A transportation engineer rethinks congestion pricing

Congestion pricing in New York City should be easy; there are only bridges and tunnels to get into the most congested areas of the city, and many already have tolls. Access is limited, and transit is plentiful once commuters arrive in congested Manhattan. Despite these facts, political pressures from the outer boroughs and anti-tax sentiments defeated efforts to implement congestion pricing in 2008. To date, there has not been a successful implementation of a urban congestion pricing scheme in the United States, with London being one of the examples internationally.

Now a veteran transportation engineer, New York City-based Sam Schwartz, who spent his career advising the City as both a public employee and private consultant, has offered a new plan that could be more popular in the suburbs and still provide incentives to find alternatives to driving into the central business district.

Schwartz, known by many as Gridlock Sam, has created a master plan for the city that rethinks the classic congestion pricing model, which primarily penalizes outlying communities. Highlights of his plan includes charging higher prices for solo drivers with access to rail who choose to commute via automobile, while charging less for drivers without access to rail. His plan also makes the affluent neighborhoods of Manhattan, Brooklyn, and Queens pay their fair share.

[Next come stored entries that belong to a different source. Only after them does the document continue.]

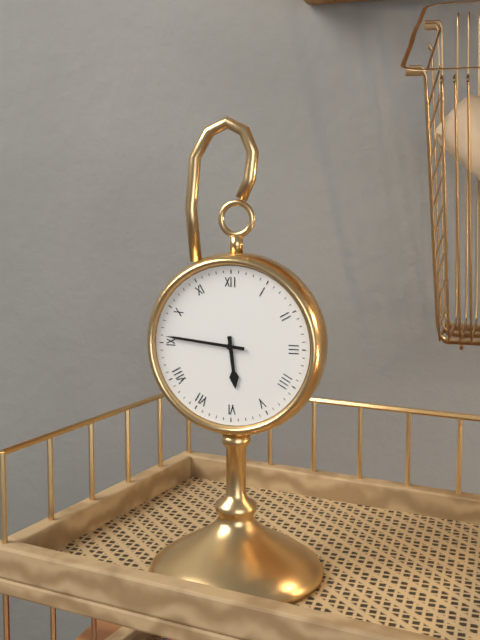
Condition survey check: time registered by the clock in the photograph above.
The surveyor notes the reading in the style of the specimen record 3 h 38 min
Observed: 5 h 46 min
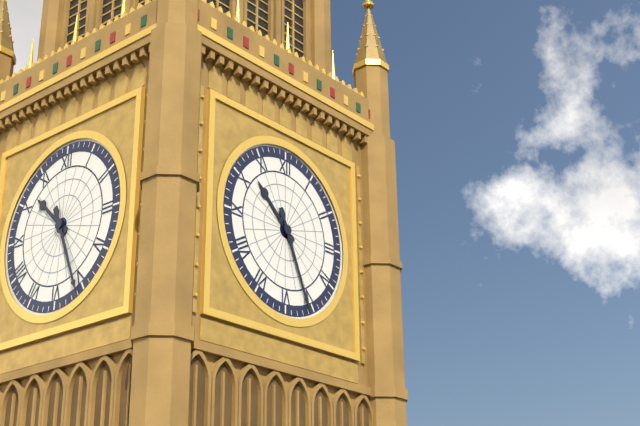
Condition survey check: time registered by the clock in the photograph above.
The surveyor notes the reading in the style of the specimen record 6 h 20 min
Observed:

It further addresses the political concerns of the outlying communities by dedicating some revenues to the maintenance of highways and bridges.

In total, Schwartz estimates that his plan would raise an extra $1.2 billion in funding annually for the cash strapped MTA, the largest transit agency in North America, currently facing a severe budget shortfall on its five year capital plan, which includes some of the largest public works projects in the nation. It would also create thousands of new jobs, decrease congestion, and actually reduce travel costs for the majority of commuters. He has yet to present his plan to city officials. However, one investment bank was impressed enough to say  it could be the basis for a $15 billion bond issue.

Because congestion pricing has so much potential as an untapped revenue source for transportation agencies, it is worth rethinking its implementation to make it more politically feasible.